Gérald Darmanin
Gérald Darmanin dans le collimateur d’une trentaine d’avocats pour son soutien implicite à Nicolas Sarkozy
Un collectif d'une trentaine d'avocats a franchi le pas : ils ont déposé une plainte devant la Cour de justice de la République (CJR) contre Gérald Darmanin. Le motif ? Le ministre de la Justice aurait implicitement pris parti pour Nicolas Sarkozy en se rendant à son chevet en prison. Mercredi dernier, le garde des Sceaux a effectivement rencontré l'ancien chef d'État à la maison d'arrêt de la Santé, à Paris. Une démarche qui ne passe pas.

Gérald Darmanin, quitte le palais présidentiel de l'Élysée à Paris après la réunion hebdomadaire du 29 octobre 2025.
Photo: LUDOVIC MARIN/AFP via Getty Images
Tout a commencé bien avant cette visite controversée. Le 20 octobre dernier, sur les ondes de France Inter, Gérald Darmanin s’épanchait à la veille de l’incarcération de son mentor politique. Il évoquait sa « tristesse » face à la condamnation de Nicolas Sarkozy et annonçait son intention de lui rendre visite en détention pour vérifier « ses conditions de sécurité ». Le ministre ajoutait, visiblement ému : « L’homme que je suis, j’ai été son collaborateur, ne peut pas être insensible à la détresse d’un homme ».
Ces confidences publiques ont immédiatement déclenché l’ire du collectif d’avocats. Pour eux, ces déclarations franchissent une ligne rouge.
« Prise illégale d’intérêts » : l’accusation qui fâche
Dans leur plainte consultée par l’AFP, les avocats menés par Maître Jérôme Karsenti dénoncent une « prise illégale d’intérêts ». Leur argumentaire est sans détour : en affichant publiquement sa compassion et en soulignant ses liens personnels avec Nicolas Sarkozy, Gérald Darmanin aurait « nécessairement pris position » dans une affaire où il dispose d’un « pouvoir d’administration » et de « surveillance en tant que supérieur hiérarchique du parquet ».
Les plaignants s’appuient sur une jurisprudence reconnaissant que « l’intérêt » peut être « moral et plus précisément amical ». Selon eux, cet intérêt personnel compromet inévitablement l’impartialité et l’objectivité que doit incarner un ministre de la Justice. « Il ne fait pas de doute que cet intérêt est de nature à compromettre l’impartialité », martèlent-ils dans leur plainte.

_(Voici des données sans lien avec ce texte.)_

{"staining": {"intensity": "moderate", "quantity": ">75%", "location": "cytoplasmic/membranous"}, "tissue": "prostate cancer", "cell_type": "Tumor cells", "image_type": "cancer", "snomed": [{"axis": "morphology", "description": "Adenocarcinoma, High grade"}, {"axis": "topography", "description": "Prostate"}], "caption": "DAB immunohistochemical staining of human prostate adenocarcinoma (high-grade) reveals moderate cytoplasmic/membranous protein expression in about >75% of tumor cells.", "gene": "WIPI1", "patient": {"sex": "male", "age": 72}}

Un contexte judiciaire explosif
Le timing de cette affaire amplifie les tensions. Nicolas Sarkozy, condamné le 25 septembre à cinq ans d’emprisonnement pour association de malfaiteurs dans le dossier libyen, a déposé une demande de remise en liberté. La justice doit l’examiner dans les prochaines semaines, avant son procès en appel prévu en 2026. Dans ce contexte, toute intervention ministérielle prend une dimension particulièrement sensible.
La magistrature déjà en alerte
Gérald Darmanin n’en est pas à sa première escarmouche sur ce dossier. Ses propos sur France Inter avaient déjà suscité l’inquiétude du plus haut magistrat du pays. Rémy Heitz, procureur général près la Cour de cassation, y avait décelé un « risque d’obstacle à la sérénité » et donc « d’atteinte à l’indépendance des magistrats ».
Face aux critiques, le ministre avait tenté de se défendre sur X (anciennement Twitter) : « S’assurer de la sécurité d’un ancien président de la République en prison, fait sans précédent, n’atteint en rien à l’indépendance des magistrats mais relève du devoir de vigilance du chef d’administration que je suis ».
La confiance en jeu
Pour le collectif d’avocats, l’enjeu dépasse la seule personne du ministre. Ils estiment que ses déclarations et sa visite à la prison de la Santé « sont susceptibles de mettre à mal la confiance que les justiciables ont dans la justice et leurs auxiliaires ». Les avocats se sentent directement concernés : ces agissements leur causeraient « un préjudice d’exercice et d’image » justifiant le dépôt de cette plainte auprès de la commission des requêtes de la CJR.
La balle dans le camp de la CJR
La Cour de justice de la République, seule juridiction habilitée à poursuivre et juger les membres du gouvernement pour les actes commis dans l’exercice de leurs fonctions, devra désormais se prononcer. Une nouvelle page judiciaire s’ouvre, où se mêlent amitiés politiques, déontologie ministérielle et indépendance de la justice.